» WHAT TO PRODUCE:
From the entries below, return exactly the lines beginning at the one that contains "72: (639, 243, 0.81)" and ending at the one that contains "[00:06.657]", both of them included, and only those lines.

□ □ □

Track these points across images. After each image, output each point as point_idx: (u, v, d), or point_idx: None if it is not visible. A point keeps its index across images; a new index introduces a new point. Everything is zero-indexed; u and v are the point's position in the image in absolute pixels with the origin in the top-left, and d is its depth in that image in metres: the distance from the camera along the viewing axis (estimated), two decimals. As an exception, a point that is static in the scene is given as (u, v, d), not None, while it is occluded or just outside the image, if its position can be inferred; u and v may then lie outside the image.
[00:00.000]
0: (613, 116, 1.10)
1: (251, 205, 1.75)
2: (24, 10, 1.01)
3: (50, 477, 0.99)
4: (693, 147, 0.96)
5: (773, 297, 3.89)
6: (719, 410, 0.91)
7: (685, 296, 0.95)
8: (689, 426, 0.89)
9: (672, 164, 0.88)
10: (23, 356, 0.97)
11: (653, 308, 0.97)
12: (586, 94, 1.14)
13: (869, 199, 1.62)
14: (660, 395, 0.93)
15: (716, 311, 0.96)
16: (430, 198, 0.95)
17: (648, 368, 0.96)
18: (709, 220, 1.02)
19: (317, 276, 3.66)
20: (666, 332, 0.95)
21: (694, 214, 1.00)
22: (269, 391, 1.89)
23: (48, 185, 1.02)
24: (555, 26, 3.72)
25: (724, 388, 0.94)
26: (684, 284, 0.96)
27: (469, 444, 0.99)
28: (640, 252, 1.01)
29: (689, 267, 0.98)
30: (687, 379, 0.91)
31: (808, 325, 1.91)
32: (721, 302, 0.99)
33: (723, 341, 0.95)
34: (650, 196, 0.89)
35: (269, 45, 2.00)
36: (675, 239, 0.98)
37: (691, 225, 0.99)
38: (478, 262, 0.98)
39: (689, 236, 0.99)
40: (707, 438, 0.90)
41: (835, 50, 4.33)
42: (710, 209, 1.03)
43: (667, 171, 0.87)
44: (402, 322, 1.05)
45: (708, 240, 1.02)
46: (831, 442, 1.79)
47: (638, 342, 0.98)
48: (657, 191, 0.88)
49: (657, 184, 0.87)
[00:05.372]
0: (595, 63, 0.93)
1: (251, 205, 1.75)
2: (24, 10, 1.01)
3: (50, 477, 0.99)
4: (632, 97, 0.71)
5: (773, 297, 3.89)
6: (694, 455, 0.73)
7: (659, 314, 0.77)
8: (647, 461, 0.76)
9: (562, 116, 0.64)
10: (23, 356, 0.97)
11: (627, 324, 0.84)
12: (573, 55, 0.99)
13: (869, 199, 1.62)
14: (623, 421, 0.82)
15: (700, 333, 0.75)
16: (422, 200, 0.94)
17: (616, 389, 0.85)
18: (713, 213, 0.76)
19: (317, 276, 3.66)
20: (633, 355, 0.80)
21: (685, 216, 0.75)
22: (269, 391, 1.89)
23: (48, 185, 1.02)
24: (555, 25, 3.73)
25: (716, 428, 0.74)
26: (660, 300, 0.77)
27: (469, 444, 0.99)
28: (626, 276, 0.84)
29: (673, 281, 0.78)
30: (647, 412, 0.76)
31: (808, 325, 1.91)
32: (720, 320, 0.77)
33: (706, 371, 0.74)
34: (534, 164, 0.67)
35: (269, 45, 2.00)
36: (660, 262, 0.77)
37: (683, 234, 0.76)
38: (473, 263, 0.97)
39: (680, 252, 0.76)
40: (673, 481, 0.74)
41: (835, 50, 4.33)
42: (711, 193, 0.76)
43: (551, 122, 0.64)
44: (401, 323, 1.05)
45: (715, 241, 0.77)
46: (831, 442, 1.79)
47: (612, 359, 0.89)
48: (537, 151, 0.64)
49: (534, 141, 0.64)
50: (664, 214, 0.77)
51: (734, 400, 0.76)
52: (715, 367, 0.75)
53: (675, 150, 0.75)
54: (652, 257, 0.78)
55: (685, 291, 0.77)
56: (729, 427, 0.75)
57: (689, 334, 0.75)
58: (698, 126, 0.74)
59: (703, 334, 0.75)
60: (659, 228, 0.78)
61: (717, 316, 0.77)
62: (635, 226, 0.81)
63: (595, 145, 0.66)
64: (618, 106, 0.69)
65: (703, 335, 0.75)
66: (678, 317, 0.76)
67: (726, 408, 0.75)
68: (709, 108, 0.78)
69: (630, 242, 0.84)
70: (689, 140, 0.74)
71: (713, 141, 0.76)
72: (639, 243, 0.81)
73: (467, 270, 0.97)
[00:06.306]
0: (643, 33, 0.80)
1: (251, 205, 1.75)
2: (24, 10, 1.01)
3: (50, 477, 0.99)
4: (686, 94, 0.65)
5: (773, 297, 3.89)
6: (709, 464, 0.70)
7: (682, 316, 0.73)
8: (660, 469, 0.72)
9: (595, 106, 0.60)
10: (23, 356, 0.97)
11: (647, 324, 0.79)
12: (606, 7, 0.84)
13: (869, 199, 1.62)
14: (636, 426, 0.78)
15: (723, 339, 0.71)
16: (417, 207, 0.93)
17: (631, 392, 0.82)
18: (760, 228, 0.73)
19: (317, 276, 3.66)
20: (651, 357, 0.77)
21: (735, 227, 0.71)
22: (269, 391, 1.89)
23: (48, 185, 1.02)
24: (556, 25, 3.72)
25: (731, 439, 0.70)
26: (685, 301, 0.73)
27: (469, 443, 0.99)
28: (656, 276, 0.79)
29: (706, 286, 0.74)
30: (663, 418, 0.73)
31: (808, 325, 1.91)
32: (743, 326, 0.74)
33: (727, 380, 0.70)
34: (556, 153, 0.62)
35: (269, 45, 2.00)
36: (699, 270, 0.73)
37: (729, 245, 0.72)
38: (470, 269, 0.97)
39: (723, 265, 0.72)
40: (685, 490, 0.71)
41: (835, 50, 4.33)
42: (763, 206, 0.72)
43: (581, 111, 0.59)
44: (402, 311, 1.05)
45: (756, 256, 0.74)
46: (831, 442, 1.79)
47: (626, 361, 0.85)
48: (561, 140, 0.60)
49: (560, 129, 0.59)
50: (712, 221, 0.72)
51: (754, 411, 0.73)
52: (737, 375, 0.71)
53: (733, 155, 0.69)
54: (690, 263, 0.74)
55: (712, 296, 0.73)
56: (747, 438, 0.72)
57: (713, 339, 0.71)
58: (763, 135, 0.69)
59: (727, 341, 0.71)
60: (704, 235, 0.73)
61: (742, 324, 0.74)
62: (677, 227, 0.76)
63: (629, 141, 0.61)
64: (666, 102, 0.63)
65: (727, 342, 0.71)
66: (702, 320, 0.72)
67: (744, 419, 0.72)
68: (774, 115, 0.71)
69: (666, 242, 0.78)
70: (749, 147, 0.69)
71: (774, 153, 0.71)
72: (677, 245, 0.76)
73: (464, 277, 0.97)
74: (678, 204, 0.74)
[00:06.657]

□ □ □

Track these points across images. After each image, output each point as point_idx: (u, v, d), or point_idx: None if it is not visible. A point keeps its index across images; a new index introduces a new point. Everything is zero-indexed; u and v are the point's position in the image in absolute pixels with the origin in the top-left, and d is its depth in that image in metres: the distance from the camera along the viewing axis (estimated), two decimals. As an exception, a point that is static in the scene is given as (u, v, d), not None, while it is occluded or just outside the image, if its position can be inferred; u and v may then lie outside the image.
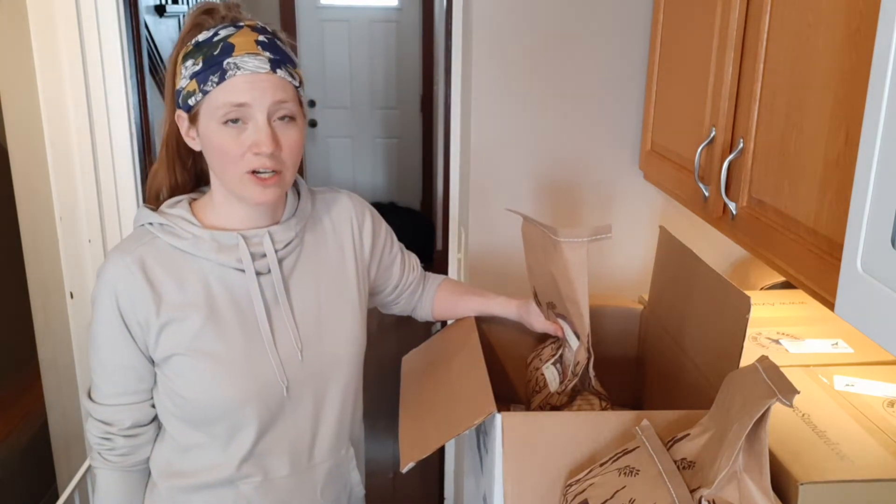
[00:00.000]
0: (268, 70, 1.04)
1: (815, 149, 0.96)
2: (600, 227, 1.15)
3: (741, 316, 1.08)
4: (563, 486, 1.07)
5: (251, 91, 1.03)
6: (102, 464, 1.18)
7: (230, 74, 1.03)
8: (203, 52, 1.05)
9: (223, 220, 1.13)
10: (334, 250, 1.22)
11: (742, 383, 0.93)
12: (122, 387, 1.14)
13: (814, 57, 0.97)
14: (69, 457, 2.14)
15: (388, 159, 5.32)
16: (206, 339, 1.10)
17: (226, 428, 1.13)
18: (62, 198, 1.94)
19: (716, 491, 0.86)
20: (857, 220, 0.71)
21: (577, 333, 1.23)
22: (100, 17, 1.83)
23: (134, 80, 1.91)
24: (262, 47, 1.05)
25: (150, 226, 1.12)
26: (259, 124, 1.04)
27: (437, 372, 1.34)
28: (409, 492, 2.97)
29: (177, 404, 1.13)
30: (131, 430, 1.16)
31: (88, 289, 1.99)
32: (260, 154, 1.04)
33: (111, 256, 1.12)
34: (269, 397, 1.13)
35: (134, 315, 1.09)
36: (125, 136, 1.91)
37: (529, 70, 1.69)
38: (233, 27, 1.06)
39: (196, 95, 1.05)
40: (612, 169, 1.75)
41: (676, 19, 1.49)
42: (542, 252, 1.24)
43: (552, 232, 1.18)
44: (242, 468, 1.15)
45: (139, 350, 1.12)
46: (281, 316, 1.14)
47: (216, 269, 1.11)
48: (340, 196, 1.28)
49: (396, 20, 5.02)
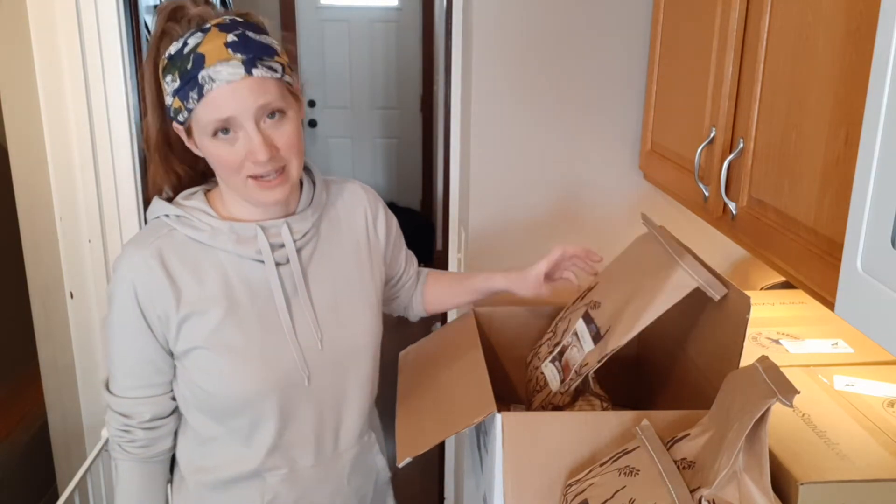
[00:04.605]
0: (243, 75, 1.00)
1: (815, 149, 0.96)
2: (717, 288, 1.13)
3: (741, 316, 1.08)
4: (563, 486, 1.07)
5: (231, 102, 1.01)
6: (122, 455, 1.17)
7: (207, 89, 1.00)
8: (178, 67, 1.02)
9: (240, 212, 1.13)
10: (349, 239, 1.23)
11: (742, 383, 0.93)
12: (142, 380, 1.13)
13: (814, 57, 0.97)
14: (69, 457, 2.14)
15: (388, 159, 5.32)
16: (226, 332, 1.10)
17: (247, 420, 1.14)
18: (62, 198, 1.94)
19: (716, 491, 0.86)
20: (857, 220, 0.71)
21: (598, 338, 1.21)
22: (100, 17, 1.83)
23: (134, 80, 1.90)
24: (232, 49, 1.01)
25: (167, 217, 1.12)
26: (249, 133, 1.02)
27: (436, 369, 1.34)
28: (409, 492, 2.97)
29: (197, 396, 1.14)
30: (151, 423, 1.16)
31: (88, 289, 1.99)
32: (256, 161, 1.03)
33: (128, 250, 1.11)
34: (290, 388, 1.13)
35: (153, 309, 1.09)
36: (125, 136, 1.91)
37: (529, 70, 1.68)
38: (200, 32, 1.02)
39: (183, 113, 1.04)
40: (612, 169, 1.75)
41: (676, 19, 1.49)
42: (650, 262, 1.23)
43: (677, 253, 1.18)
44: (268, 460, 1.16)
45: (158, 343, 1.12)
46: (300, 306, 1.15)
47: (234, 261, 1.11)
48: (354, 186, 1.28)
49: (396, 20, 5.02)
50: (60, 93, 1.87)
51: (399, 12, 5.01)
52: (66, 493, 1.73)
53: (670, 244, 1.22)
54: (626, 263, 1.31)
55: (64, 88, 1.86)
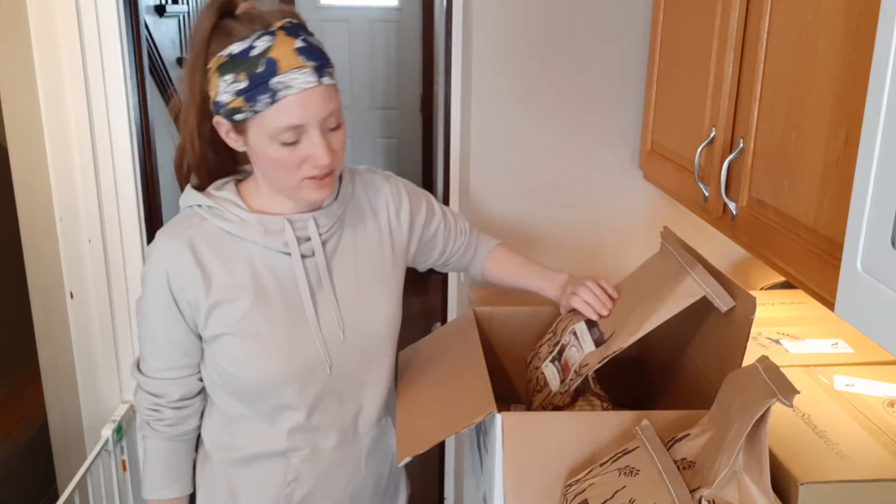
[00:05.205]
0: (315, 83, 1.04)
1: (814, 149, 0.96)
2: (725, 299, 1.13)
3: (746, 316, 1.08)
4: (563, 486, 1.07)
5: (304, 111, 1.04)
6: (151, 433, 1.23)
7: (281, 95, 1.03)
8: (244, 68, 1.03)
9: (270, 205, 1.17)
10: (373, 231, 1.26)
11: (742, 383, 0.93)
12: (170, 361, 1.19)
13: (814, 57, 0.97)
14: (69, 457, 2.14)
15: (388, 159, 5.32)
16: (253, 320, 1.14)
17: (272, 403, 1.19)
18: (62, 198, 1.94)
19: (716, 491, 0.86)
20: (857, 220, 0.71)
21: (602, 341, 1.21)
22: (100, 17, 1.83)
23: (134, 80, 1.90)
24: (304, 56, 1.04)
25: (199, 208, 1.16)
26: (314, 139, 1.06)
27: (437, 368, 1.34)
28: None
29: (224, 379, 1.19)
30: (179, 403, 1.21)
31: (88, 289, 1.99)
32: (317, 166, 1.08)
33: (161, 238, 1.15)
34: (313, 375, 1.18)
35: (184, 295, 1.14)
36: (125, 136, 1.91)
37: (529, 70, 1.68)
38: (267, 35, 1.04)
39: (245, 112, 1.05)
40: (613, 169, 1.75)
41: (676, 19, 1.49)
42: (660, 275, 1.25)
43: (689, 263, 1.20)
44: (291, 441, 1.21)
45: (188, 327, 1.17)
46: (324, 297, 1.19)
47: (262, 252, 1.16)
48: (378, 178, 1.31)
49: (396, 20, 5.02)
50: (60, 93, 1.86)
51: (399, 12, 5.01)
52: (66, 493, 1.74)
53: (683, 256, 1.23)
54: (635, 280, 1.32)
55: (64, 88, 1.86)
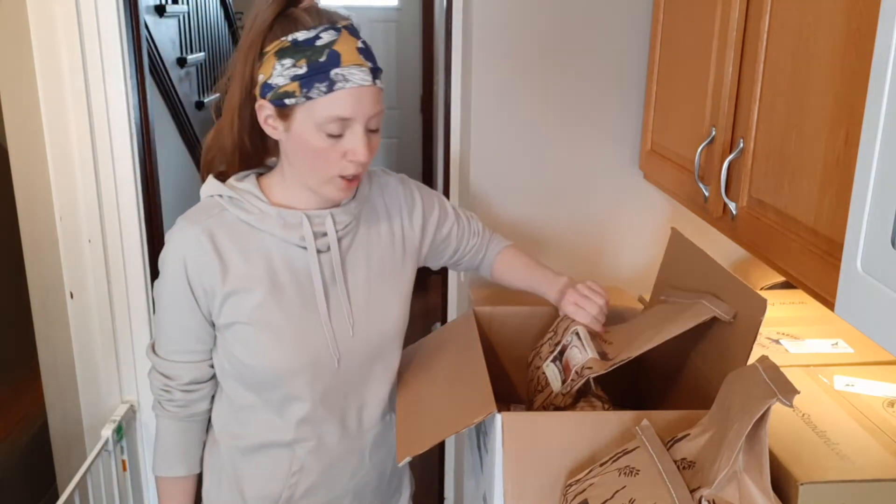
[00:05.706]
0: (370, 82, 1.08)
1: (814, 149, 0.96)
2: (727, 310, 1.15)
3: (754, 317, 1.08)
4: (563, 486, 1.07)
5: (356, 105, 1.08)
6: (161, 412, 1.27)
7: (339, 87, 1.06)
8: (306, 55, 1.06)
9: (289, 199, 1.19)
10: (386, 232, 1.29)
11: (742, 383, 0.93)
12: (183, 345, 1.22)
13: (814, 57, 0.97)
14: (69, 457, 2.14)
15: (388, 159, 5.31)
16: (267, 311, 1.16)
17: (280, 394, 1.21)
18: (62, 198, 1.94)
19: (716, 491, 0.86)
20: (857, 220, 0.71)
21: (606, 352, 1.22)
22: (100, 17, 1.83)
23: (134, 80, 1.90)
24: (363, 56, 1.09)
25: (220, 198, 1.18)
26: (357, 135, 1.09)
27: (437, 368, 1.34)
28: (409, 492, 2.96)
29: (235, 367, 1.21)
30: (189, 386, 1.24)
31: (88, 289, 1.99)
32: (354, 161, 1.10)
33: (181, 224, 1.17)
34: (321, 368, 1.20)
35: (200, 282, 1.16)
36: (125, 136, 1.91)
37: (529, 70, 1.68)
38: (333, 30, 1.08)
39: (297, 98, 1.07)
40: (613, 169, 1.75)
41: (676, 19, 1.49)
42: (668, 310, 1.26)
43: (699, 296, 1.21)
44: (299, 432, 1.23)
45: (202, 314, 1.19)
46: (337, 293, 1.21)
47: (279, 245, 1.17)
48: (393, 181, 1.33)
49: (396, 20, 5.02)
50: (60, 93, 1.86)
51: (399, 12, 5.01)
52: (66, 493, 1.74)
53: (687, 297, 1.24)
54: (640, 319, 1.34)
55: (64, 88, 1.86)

□ □ □

» REPLY:
72: (639, 243, 0.81)
73: (467, 270, 0.97)
[00:06.306]
0: (643, 33, 0.80)
1: (251, 205, 1.75)
2: (24, 10, 1.01)
3: (50, 477, 0.99)
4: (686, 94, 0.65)
5: (773, 297, 3.89)
6: (709, 464, 0.70)
7: (682, 316, 0.73)
8: (660, 469, 0.72)
9: (595, 106, 0.60)
10: (23, 356, 0.97)
11: (647, 324, 0.79)
12: (606, 7, 0.84)
13: (869, 199, 1.62)
14: (636, 426, 0.78)
15: (723, 339, 0.71)
16: (417, 207, 0.93)
17: (631, 392, 0.82)
18: (760, 228, 0.73)
19: (317, 276, 3.66)
20: (651, 357, 0.77)
21: (735, 227, 0.71)
22: (269, 391, 1.89)
23: (48, 185, 1.02)
24: (556, 25, 3.72)
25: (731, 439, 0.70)
26: (685, 301, 0.73)
27: (469, 443, 0.99)
28: (656, 276, 0.79)
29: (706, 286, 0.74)
30: (663, 418, 0.73)
31: (808, 325, 1.91)
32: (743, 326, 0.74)
33: (727, 380, 0.70)
34: (556, 153, 0.62)
35: (269, 45, 2.00)
36: (699, 270, 0.73)
37: (729, 245, 0.72)
38: (470, 269, 0.97)
39: (723, 265, 0.72)
40: (685, 490, 0.71)
41: (835, 50, 4.33)
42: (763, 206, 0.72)
43: (581, 111, 0.59)
44: (402, 311, 1.05)
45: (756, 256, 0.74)
46: (831, 442, 1.79)
47: (626, 361, 0.85)
48: (561, 140, 0.60)
49: (560, 129, 0.59)
50: (712, 221, 0.72)
51: (754, 411, 0.73)
52: (737, 375, 0.71)
53: (733, 155, 0.69)
54: (690, 263, 0.74)
55: (712, 296, 0.73)
56: (747, 438, 0.72)
57: (713, 339, 0.71)
58: (763, 135, 0.69)
59: (727, 341, 0.71)
60: (704, 235, 0.73)
61: (742, 324, 0.74)
62: (677, 227, 0.76)
63: (629, 141, 0.61)
64: (666, 102, 0.63)
65: (727, 342, 0.71)
66: (702, 320, 0.72)
67: (744, 419, 0.72)
68: (774, 115, 0.71)
69: (666, 242, 0.78)
70: (749, 147, 0.69)
71: (774, 153, 0.71)
72: (677, 245, 0.76)
73: (464, 277, 0.97)
74: (678, 204, 0.74)
[00:06.657]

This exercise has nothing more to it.